Ted Turner, the brash Atlanta-born media mogul who created CNN and turned a family billboard outfit into a cable colossus that included TBS, TNT and Turner Classic Movies, has died at 87, his company announced Wednesday. He helped lock 24-hour news into the daily rhythm of modern life, then spent much of his later years pouring money into philanthropy and conservation, protecting vast stretches of ranchland and maintaining a massive bison herd. His story ran on spectacle and stewardship alike, from big-league sports and world-class sailing to high-profile global charity work.

CNN reported his death Wednesday, citing a news release from Turner Enterprises, according to CBS News. The announcement did not immediately offer many details beyond his age and the company’s brief statement.

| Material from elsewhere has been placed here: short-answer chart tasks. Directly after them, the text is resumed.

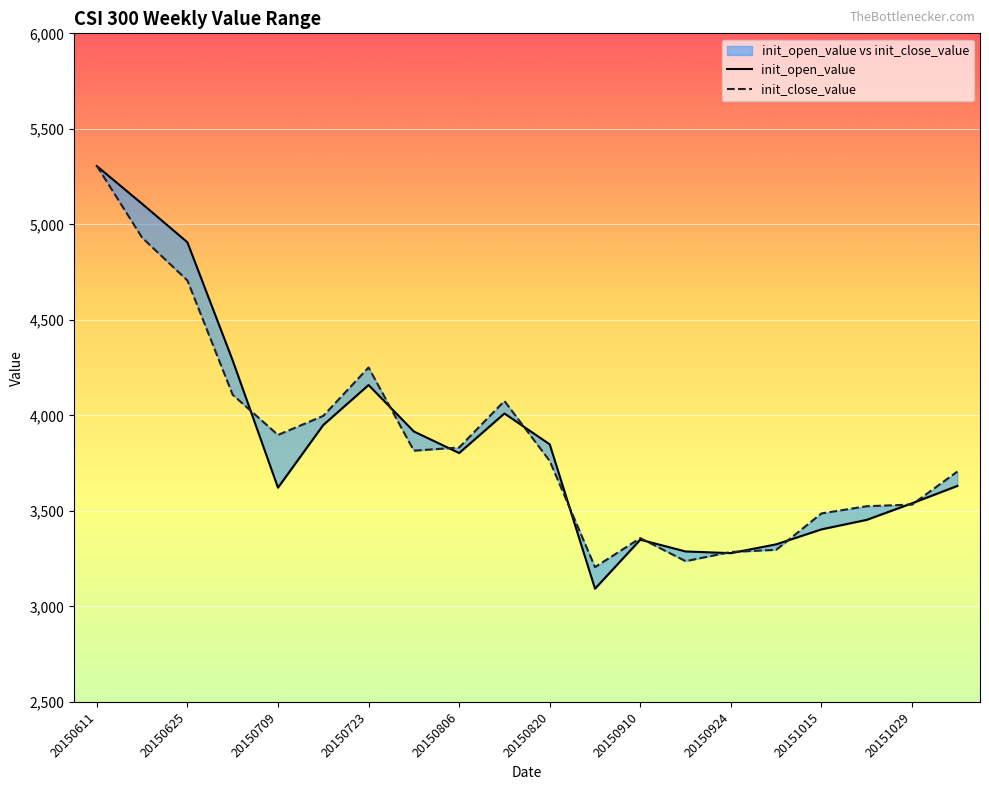

What is the total value across all series at 20150618?

10038.2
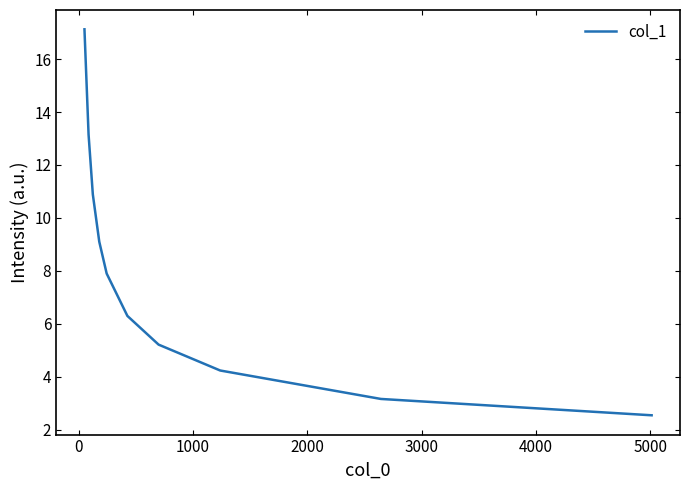

What is the smallest value displayed?

2.5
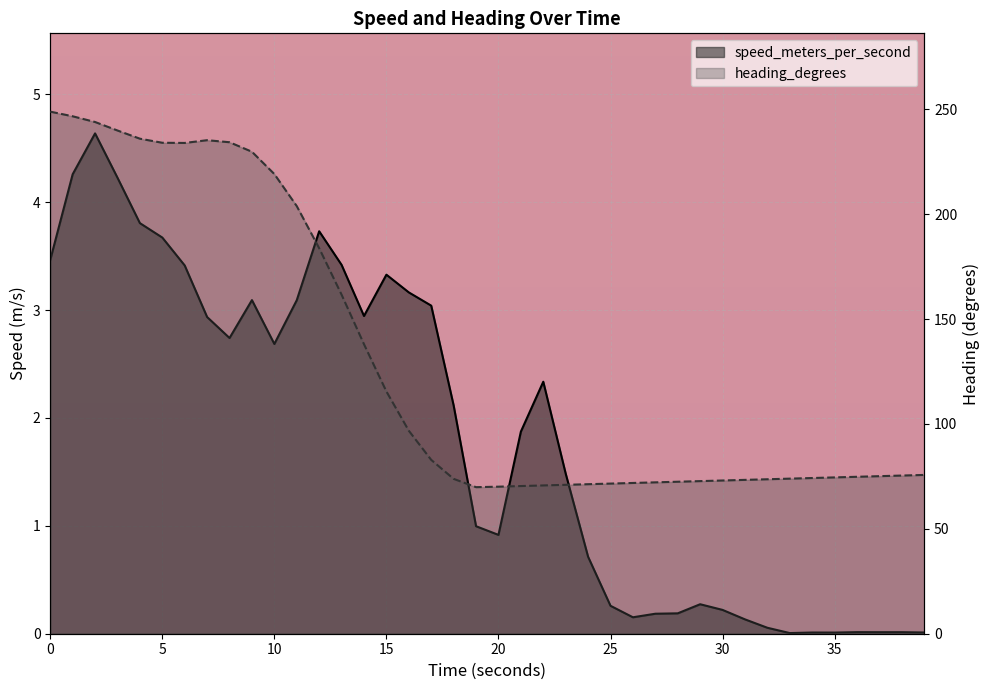

How many categories are shown in the chart?

40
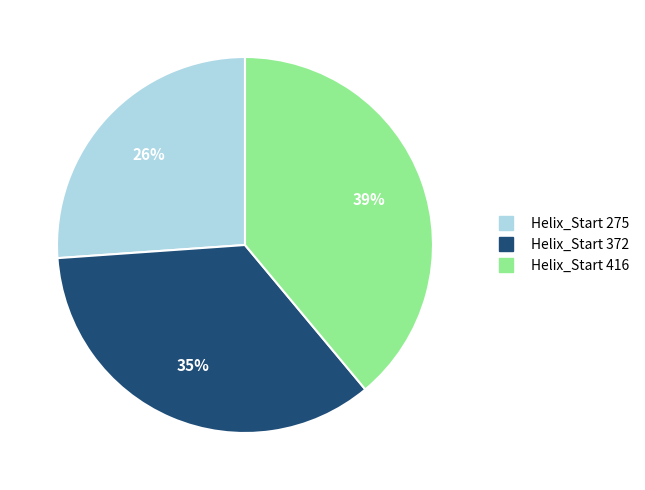

To the nearest percent, what is the average slice percentage?

33%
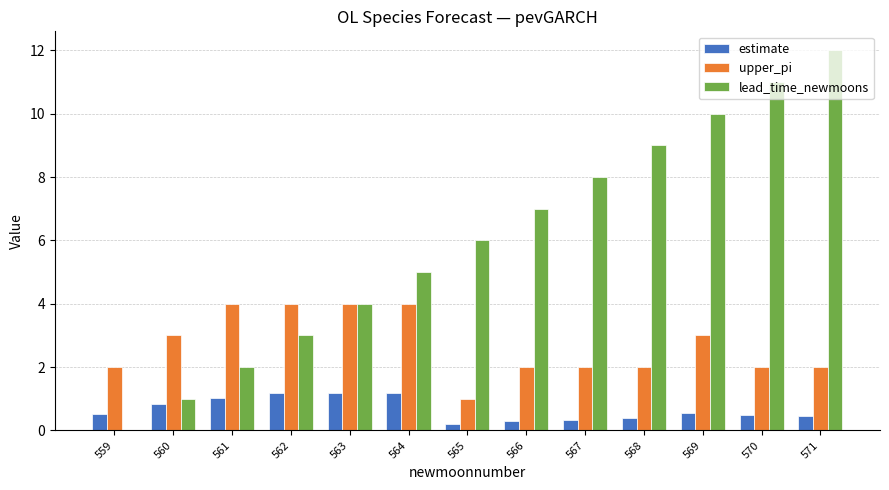

What is the total value across all series at 566?

9.3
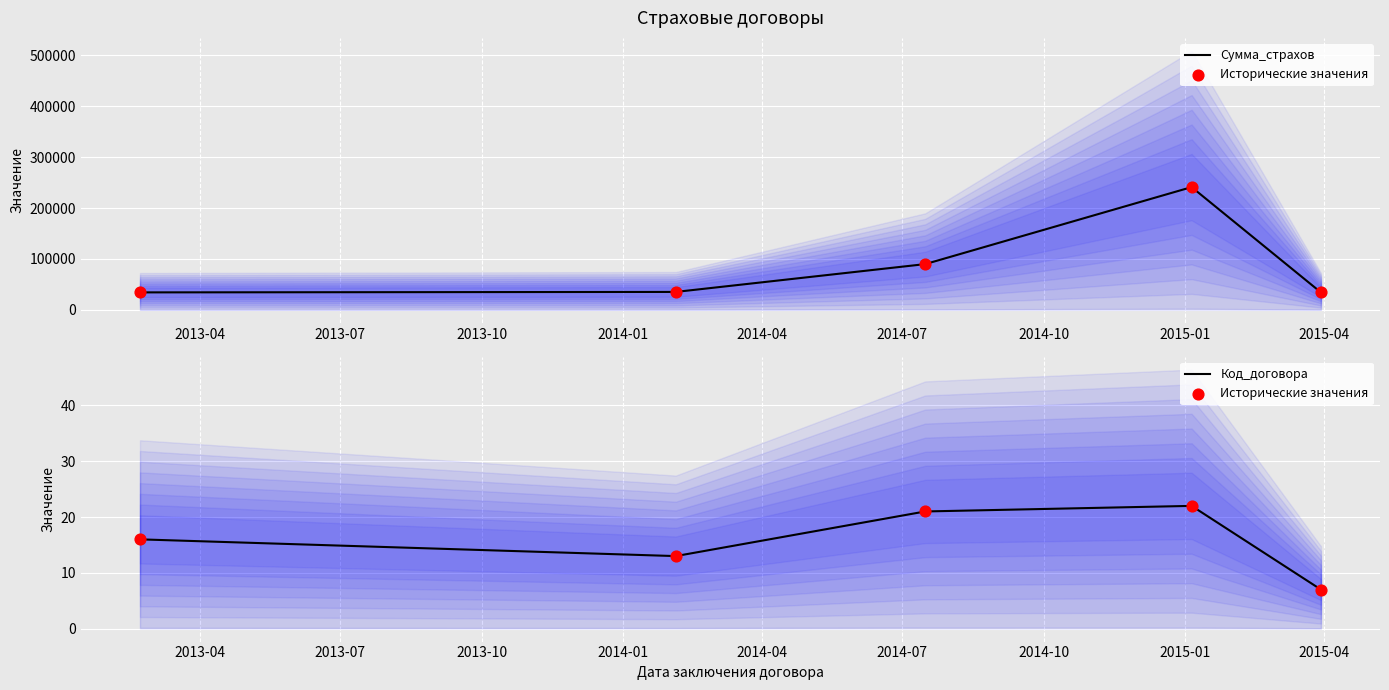

Which series contains the lowest Y value?

Исторические значения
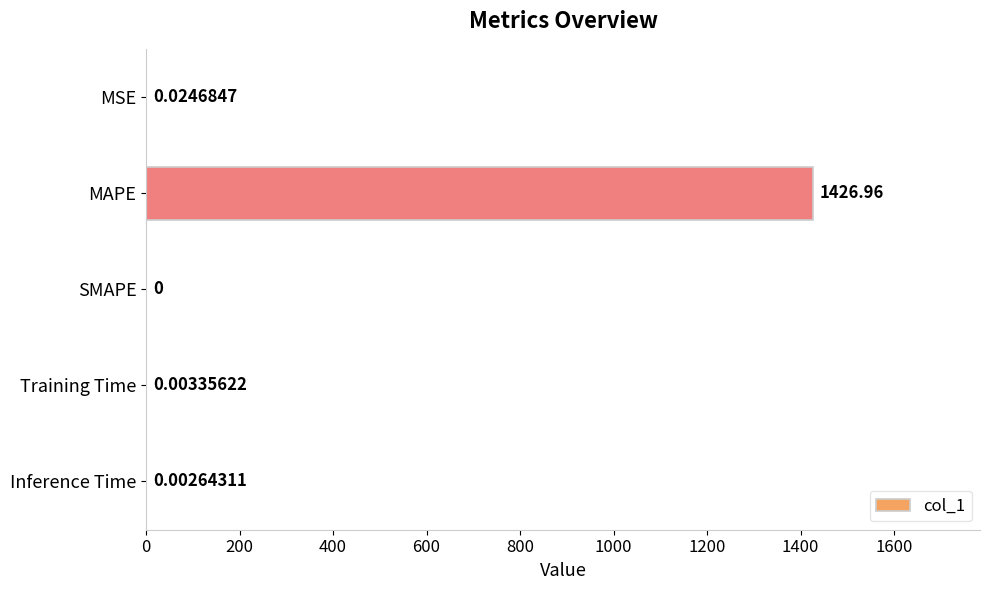

Which category has the highest value across all series?

MAPE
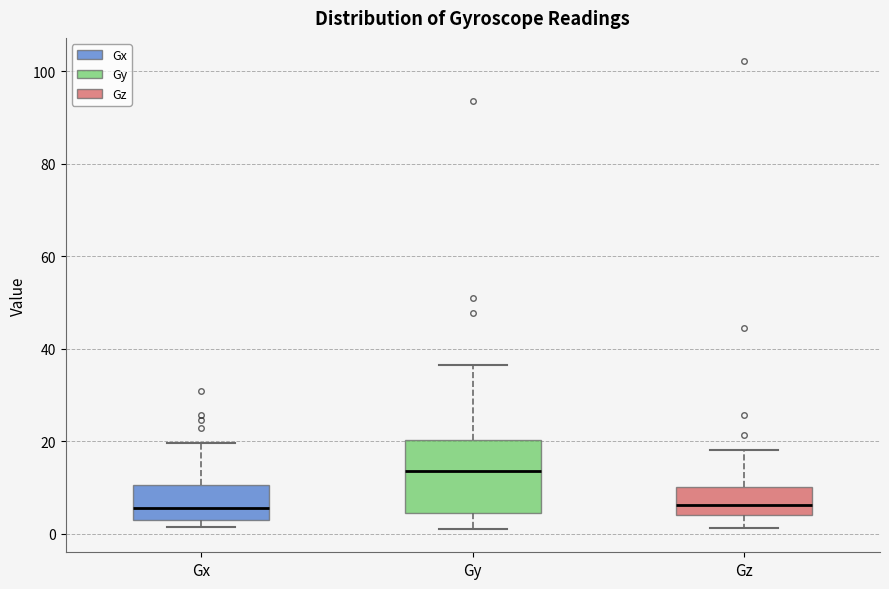

Reading left to right, read every box against the y-axis: the position of its median line, the range the box covers, and the ends of its whiskers. The values are not printed on the chart, so give them approximately, as read against the axis.

Gx: median 6, box 4 to 10, whiskers 2 to 20
Gy: median 14, box 4 to 20, whiskers 2 to 36
Gz: median 6, box 4 to 10, whiskers 2 to 18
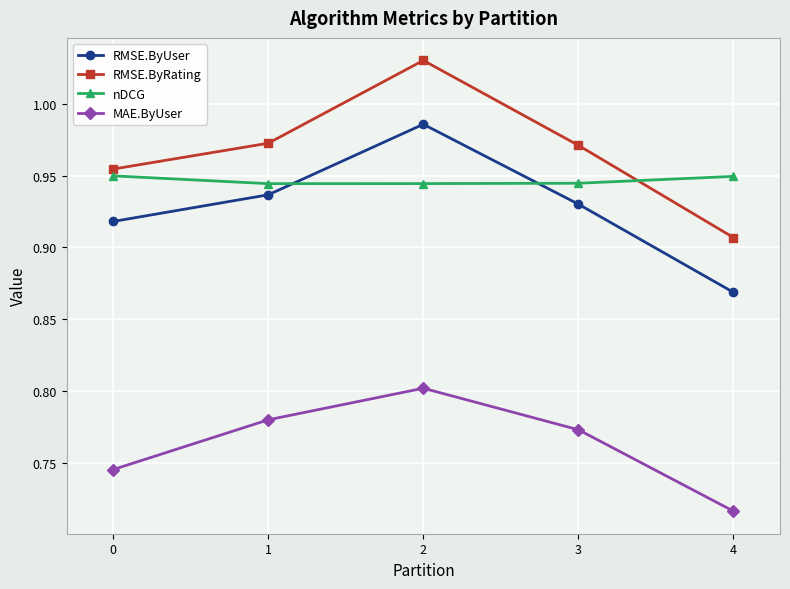

Where do RMSE.ByRating and nDCG first cross each other?

3 and 4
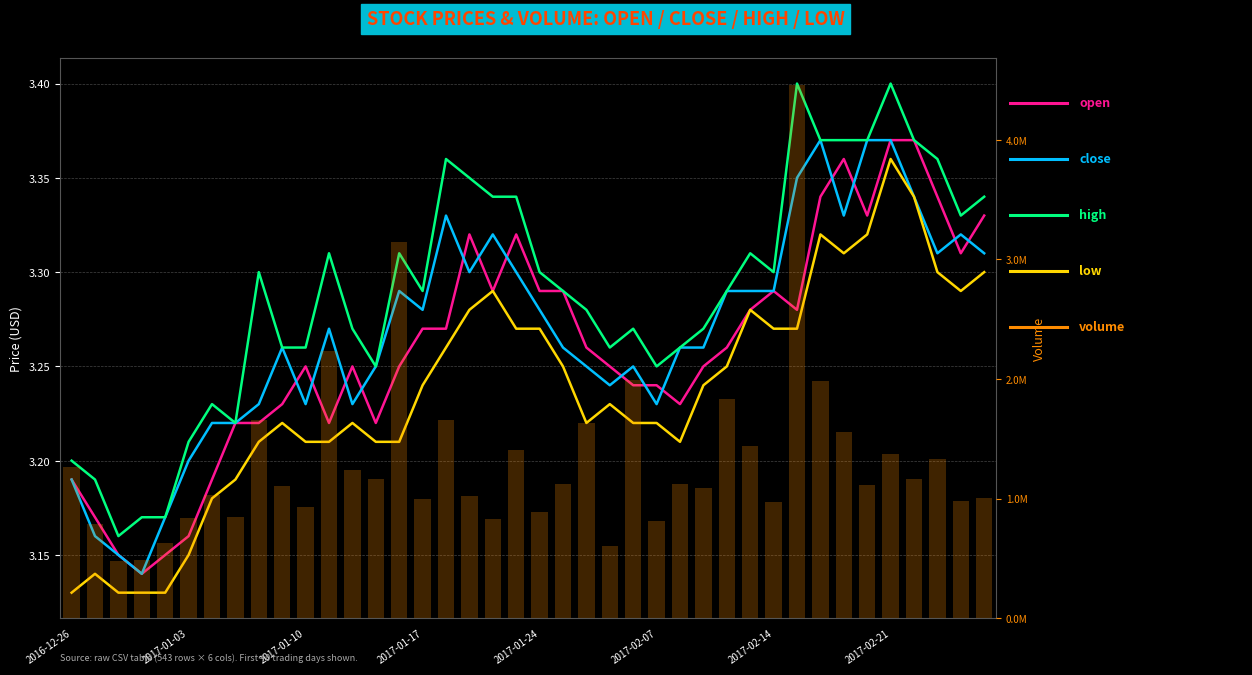

Reading left to right, transcribe all the data shown in this chart.

open: 3.2	3.2	3.1	3.1	3.1	3.2	3.2	3.2	3.2	3.2	3.2	3.2	3.2	3.2	3.2	3.3	3.3	3.3	3.3	3.3	3.3	3.3	3.3	3.2	3.2	3.2	3.2	3.2	3.3	3.3	3.3	3.3	3.3	3.4	3.3	3.4	3.4	3.3	3.3	3.3
close: 3.2	3.2	3.1	3.1	3.2	3.2	3.2	3.2	3.2	3.3	3.2	3.3	3.2	3.2	3.3	3.3	3.3	3.3	3.3	3.3	3.3	3.3	3.2	3.2	3.2	3.2	3.3	3.3	3.3	3.3	3.3	3.4	3.4	3.3	3.4	3.4	3.3	3.3	3.3	3.3
high: 3.2	3.2	3.2	3.2	3.2	3.2	3.2	3.2	3.3	3.3	3.3	3.3	3.3	3.2	3.3	3.3	3.4	3.4	3.3	3.3	3.3	3.3	3.3	3.3	3.3	3.2	3.3	3.3	3.3	3.3	3.3	3.4	3.4	3.4	3.4	3.4	3.4	3.4	3.3	3.3
low: 3.1	3.1	3.1	3.1	3.1	3.1	3.2	3.2	3.2	3.2	3.2	3.2	3.2	3.2	3.2	3.2	3.3	3.3	3.3	3.3	3.3	3.2	3.2	3.2	3.2	3.2	3.2	3.2	3.2	3.3	3.3	3.3	3.3	3.3	3.3	3.4	3.3	3.3	3.3	3.3
volume: 1260874.8	784670.2	476571.9	487713.8	625138.6	840459.6	1032677.7	847833.2	1652613.4	1104697.5	933033.6	2230348.5	1237313.9	1159533.9	3142830.0	998455.0	1652456.4	1022436.3	826906.4	1402426.5	891302.9	1117412.5	1634666.6	605392.4	1993801.5	813545.4	1118926.6	1084245.2	1834596.0	1439341.4	967767.0	4459522.5	1986388.4	1556904.2	1111422.8	1368770.0	1159549.9	1327527.6	981659.6	1003599.3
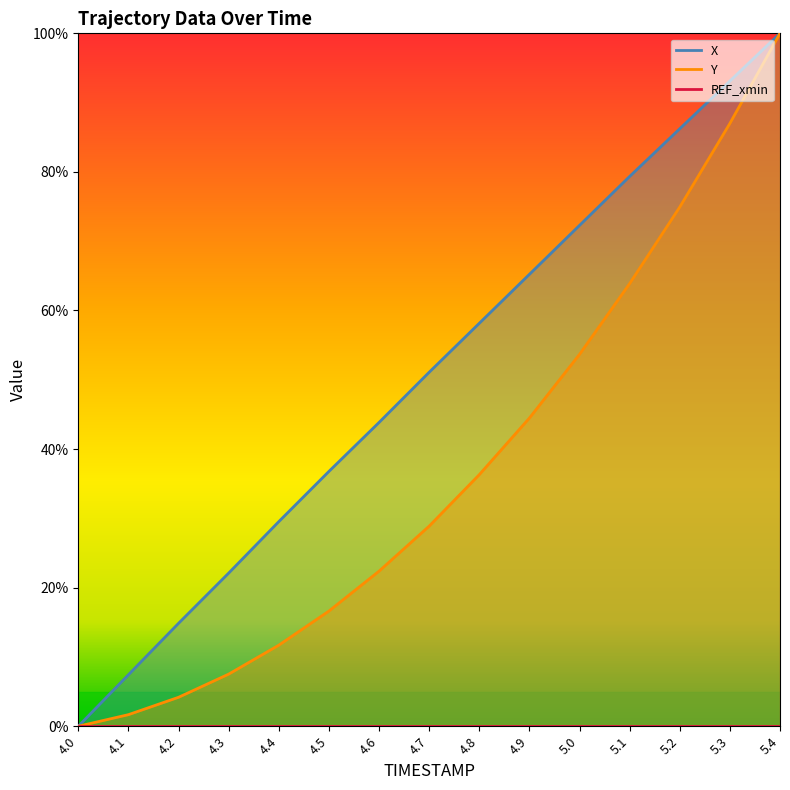

What is the difference between the X values at 4.9 and 5.2?

21.0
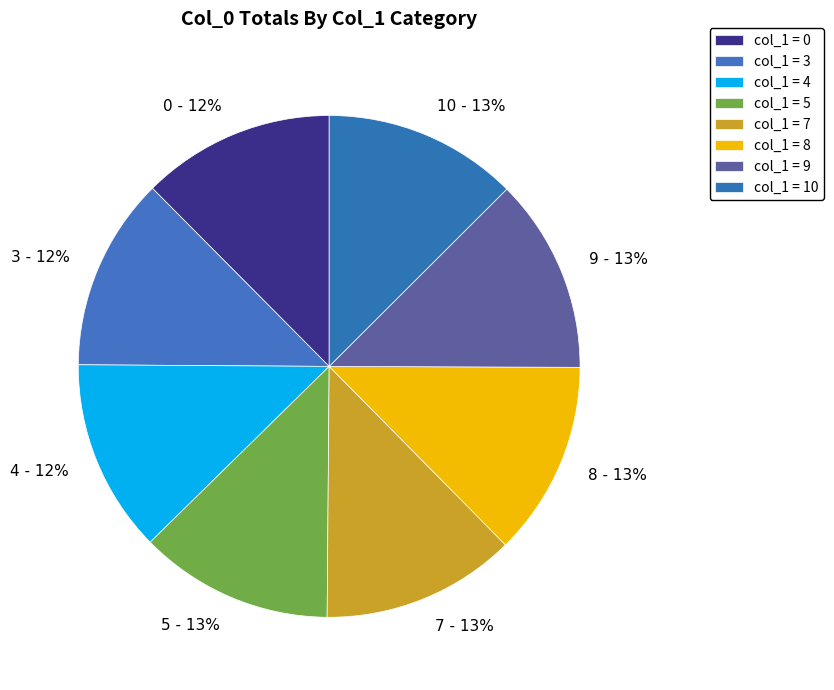

The 5 slice represents 5% of the pie. True or false?

False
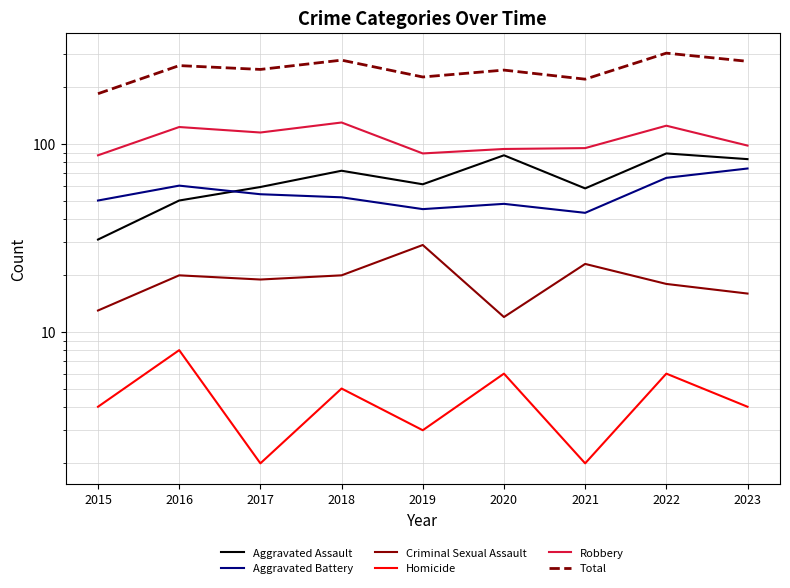

What is the average value of the Aggravated Battery series?

55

From Billboards To All-News Breakthrough

Turner took over his family’s billboard business and pushed it into broadcasting, ultimately launching CNN in 1980 as what The Washington Post notes was the first continuous, 24-hour cable news channel. The idea of nonstop, live news was widely mocked at first, then quickly copied after CNN’s wall-to-wall coverage of events such as the Persian Gulf War proved how powerful that model could be.

Sports, Sailing And Open-Range Ambitions

Turner owned the Atlanta Braves for roughly 20 years and the Hawks for nearly two decades, a run that included the Braves’ 1995 World Series title, according to the AP. He was also an accomplished yachtsman, skippering Courageous to an America’s Cup win in 1977. Off the water and far from cable studios, he became one of the nation’s largest private landowners, protecting millions of acres and overseeing a major commercial bison herd.

Philanthropy And A Quieter Final Act

Turner used his fortune to bankroll causes ranging from the United Nations Foundation to environmental projects and media efforts such as the eco-themed cartoon "Captain Planet," as outlined by GPB. In 2018, he made public that he was living with Lewy body dementia and in recent years largely stepped back from the spotlight, spending more time overseeing his ranches and philanthropic work.

Colleagues Weigh In On A Singular Boss

“Ted was an intensely involved and committed leader, intrepid, fearless and always willing to back a hunch and trust his own judgment,” Mark Thompson, chairman and CEO of CNN Worldwide, said in a statement reported by WXII12. Turner is survived by his children and a large extended family, and his death closes a long run in which one outsized personality helped reshape cable television and built a complicated public and civic legacy.

Turner Enterprises and relatives are expected to share plans for remembrances in the coming days, locally and nationally. In Atlanta and beyond, his mark is hard to miss, from the networks that still beam into homes, to the teams that defined an era of local sports, to the open land and roaming bison that speak to the second act of a very public life.